砂浜を削る彼女の指が、感情を堪えるようにぶるぶると震えて、一段と深く地を抉った。
『私は大馬鹿者だった。私を慕ってくれている仲間達を忘れて、恋にうつつを抜かして。長だという自覚が足りなかった。
そんな過去を、変えたくて』
彼女の指が、表情が、それが真実なのだと告げていた。
マーメイドが口をきけないことに、そんな背景があっただなんて。
いや、正確には口を“きかない”なのか。
メルレアは昂る感情を抑えるように大きく深呼吸して、手の力を抜いた。
『だからね。もしその力が手に入るのなら、何の容赦もしないつもりだった。
あの日光の柱を見て、もしかしたら、って。
きみを傷つけてでも、その力は私たちのものにするつもりだった。だから1人の時を狙ったの』
そうか、一歩間違えていれば本当に危なかったのだ。そうやっと理解した私は、ぞっと背中を粟立たせた。

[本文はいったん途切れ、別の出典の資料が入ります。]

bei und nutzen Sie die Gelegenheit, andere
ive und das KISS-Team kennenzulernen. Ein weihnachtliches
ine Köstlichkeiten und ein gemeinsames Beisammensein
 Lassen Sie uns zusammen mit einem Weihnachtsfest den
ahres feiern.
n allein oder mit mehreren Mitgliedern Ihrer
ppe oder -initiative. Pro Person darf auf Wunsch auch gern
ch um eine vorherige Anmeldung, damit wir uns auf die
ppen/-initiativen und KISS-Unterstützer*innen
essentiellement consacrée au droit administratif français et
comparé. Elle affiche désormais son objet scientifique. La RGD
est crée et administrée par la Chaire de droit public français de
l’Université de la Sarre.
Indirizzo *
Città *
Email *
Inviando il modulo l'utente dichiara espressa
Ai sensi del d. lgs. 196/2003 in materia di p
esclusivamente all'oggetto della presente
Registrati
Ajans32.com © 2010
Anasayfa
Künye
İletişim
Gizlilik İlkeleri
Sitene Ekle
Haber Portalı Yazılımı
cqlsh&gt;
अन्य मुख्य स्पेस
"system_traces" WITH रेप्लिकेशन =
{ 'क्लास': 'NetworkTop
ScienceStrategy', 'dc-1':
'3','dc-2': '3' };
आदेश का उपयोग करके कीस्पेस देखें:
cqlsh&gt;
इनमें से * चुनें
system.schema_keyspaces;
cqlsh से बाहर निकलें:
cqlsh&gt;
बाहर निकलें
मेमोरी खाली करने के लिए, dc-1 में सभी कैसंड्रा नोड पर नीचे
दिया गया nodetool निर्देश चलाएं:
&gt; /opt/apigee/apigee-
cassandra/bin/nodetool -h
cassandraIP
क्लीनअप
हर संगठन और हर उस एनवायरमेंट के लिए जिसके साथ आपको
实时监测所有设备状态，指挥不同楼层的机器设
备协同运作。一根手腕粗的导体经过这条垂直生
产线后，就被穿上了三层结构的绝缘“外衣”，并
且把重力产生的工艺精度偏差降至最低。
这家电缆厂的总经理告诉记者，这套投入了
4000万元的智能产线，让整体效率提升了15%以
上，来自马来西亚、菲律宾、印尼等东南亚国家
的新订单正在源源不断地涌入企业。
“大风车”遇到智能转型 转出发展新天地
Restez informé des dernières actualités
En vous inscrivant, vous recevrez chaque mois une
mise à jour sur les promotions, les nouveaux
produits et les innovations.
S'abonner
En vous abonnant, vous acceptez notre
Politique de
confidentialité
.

顔を強ばらせる私にごめんね、と彼女は小さく指を動かす。
『文字にすればするほど、私って馬鹿だね。
もう、何も変えられないのに。後悔したって、遅いのに』
最後にそれだけを綴って砂浜を手のひらで軽くなぞって文字を消した彼女の肩に、私はとうとう手を伸ばした。
ぎゅっと強く、その濡れた体を抱き締める。
「ううん。メルレア。あなたは間違ってない。